Dataset content |
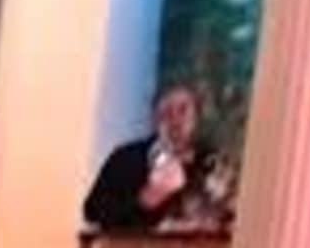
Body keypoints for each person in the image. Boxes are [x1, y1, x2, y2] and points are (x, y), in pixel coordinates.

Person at [85, 85, 225, 232]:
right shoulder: (126, 157)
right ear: (154, 118)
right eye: (166, 111)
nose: (175, 118)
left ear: (196, 117)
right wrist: (142, 201)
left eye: (183, 110)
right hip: (136, 245)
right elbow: (92, 211)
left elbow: (226, 211)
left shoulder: (211, 160)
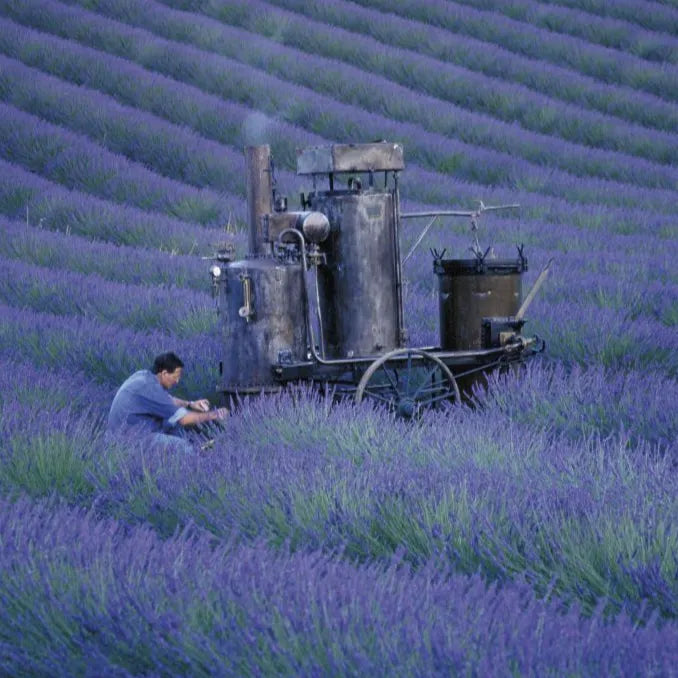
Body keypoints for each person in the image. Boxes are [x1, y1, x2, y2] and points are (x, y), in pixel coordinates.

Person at [107, 352, 228, 453]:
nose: (177, 381)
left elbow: (168, 400)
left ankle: (197, 448)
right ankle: (196, 457)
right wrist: (215, 414)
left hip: (129, 431)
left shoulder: (144, 377)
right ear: (164, 373)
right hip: (129, 439)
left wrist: (190, 404)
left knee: (174, 425)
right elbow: (184, 419)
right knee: (180, 445)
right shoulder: (150, 388)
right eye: (176, 376)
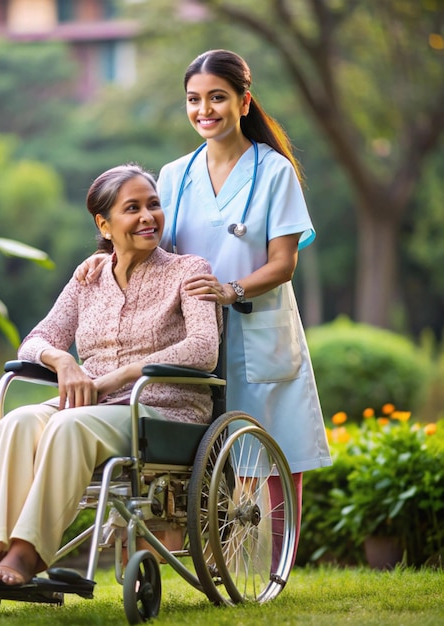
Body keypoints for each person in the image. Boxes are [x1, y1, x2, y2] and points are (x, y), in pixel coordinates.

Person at [77, 50, 332, 558]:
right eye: (194, 100)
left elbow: (283, 263)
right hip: (186, 332)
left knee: (271, 445)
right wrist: (101, 258)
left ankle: (269, 564)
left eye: (217, 98)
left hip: (255, 327)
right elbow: (145, 235)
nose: (205, 110)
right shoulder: (174, 174)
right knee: (197, 453)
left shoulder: (274, 171)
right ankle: (208, 554)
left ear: (243, 101)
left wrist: (230, 290)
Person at [0, 164, 220, 586]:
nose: (148, 217)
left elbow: (204, 347)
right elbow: (35, 340)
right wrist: (63, 361)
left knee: (69, 423)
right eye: (133, 208)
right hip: (93, 407)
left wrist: (121, 376)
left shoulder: (188, 270)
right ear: (104, 224)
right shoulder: (88, 278)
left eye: (153, 205)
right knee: (19, 420)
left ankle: (26, 556)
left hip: (161, 411)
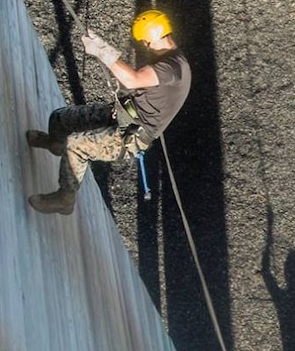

What the exercise asks | Search the entries for the word "ankle", then gather every line that has it.

Your response |
left ankle: (197, 448)
right ankle: (196, 457)
left ankle: (269, 564)
right ankle: (208, 554)
left ankle: (26, 556)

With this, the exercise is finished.